■ PROBLEM
Would you retype the whole listing exactly, leaving its pictures out?

##### INPUT DATA #####

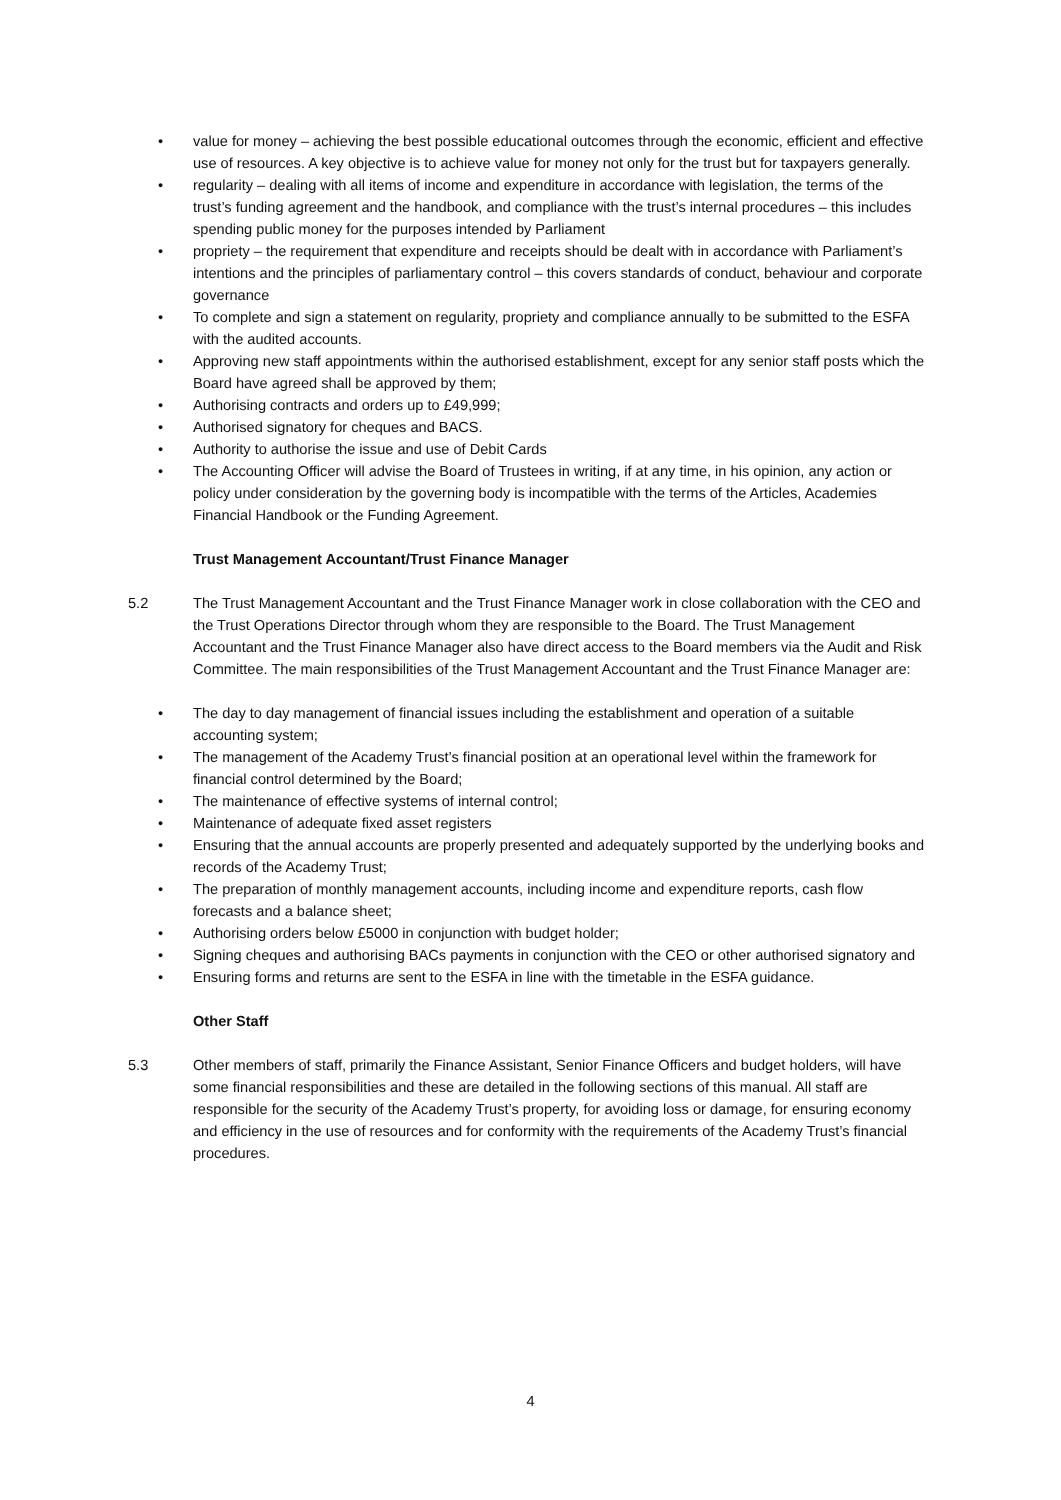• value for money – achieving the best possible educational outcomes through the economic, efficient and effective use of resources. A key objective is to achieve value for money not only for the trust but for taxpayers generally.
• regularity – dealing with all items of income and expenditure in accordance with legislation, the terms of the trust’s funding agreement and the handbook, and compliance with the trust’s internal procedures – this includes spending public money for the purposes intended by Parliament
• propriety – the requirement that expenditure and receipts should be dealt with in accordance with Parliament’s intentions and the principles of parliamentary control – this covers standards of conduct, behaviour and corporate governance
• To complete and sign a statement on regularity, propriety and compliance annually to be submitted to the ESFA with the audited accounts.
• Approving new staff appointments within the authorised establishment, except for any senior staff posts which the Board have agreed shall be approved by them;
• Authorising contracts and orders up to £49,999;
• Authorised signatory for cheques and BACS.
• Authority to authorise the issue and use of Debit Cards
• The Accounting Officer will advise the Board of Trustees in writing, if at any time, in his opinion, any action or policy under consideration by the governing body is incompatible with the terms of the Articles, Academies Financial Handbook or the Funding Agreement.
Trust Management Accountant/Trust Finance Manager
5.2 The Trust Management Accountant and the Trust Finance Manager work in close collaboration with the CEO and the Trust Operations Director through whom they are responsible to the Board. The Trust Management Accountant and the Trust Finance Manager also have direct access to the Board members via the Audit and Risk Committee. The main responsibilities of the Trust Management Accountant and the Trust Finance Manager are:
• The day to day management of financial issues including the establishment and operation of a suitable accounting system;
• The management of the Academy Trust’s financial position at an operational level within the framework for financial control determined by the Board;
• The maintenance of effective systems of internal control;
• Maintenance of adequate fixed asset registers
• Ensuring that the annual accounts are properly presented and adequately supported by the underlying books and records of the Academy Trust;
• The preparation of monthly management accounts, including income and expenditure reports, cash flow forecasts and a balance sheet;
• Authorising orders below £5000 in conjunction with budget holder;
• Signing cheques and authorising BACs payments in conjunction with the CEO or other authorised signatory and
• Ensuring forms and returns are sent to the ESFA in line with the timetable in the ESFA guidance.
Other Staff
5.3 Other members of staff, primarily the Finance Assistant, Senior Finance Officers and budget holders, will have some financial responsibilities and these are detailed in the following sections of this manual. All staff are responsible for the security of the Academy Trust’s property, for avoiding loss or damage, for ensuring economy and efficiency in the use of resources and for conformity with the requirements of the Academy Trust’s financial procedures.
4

#####

■ ANSWER BOX
• value for money – achieving the best possible educational outcomes through the economic, efficient and effective use of resources. A key objective is to achieve value for money not only for the trust but for taxpayers generally.
• regularity – dealing with all items of income and expenditure in accordance with legislation, the terms of the trust’s funding agreement and the handbook, and compliance with the trust’s internal procedures – this includes spending public money for the purposes intended by Parliament
• propriety – the requirement that expenditure and receipts should be dealt with in accordance with Parliament’s intentions and the principles of parliamentary control – this covers standards of conduct, behaviour and corporate governance
• To complete and sign a statement on regularity, propriety and compliance annually to be submitted to the ESFA with the audited accounts.
• Approving new staff appointments within the authorised establishment, except for any senior staff posts which the Board have agreed shall be approved by them;
• Authorising contracts and orders up to £49,999;
• Authorised signatory for cheques and BACS.
• Authority to authorise the issue and use of Debit Cards
• The Accounting Officer will advise the Board of Trustees in writing, if at any time, in his opinion, any action or policy under consideration by the governing body is incompatible with the terms of the Articles, Academies Financial Handbook or the Funding Agreement.
Trust Management Accountant/Trust Finance Manager
5.2 The Trust Management Accountant and the Trust Finance Manager work in close collaboration with the CEO and the Trust Operations Director through whom they are responsible to the Board. The Trust Management Accountant and the Trust Finance Manager also have direct access to the Board members via the Audit and Risk Committee. The main responsibilities of the Trust Management Accountant and the Trust Finance Manager are:
• The day to day management of financial issues including the establishment and operation of a suitable accounting system;
• The management of the Academy Trust’s financial position at an operational level within the framework for financial control determined by the Board;
• The maintenance of effective systems of internal control;
• Maintenance of adequate fixed asset registers
• Ensuring that the annual accounts are properly presented and adequately supported by the underlying books and records of the Academy Trust;
• The preparation of monthly management accounts, including income and expenditure reports, cash flow forecasts and a balance sheet;
• Authorising orders below £5000 in conjunction with budget holder;
• Signing cheques and authorising BACs payments in conjunction with the CEO or other authorised signatory and
• Ensuring forms and returns are sent to the ESFA in line with the timetable in the ESFA guidance.
Other Staff
5.3 Other members of staff, primarily the Finance Assistant, Senior Finance Officers and budget holders, will have some financial responsibilities and these are detailed in the following sections of this manual. All staff are responsible for the security of the Academy Trust’s property, for avoiding loss or damage, for ensuring economy and efficiency in the use of resources and for conformity with the requirements of the Academy Trust’s financial procedures.
4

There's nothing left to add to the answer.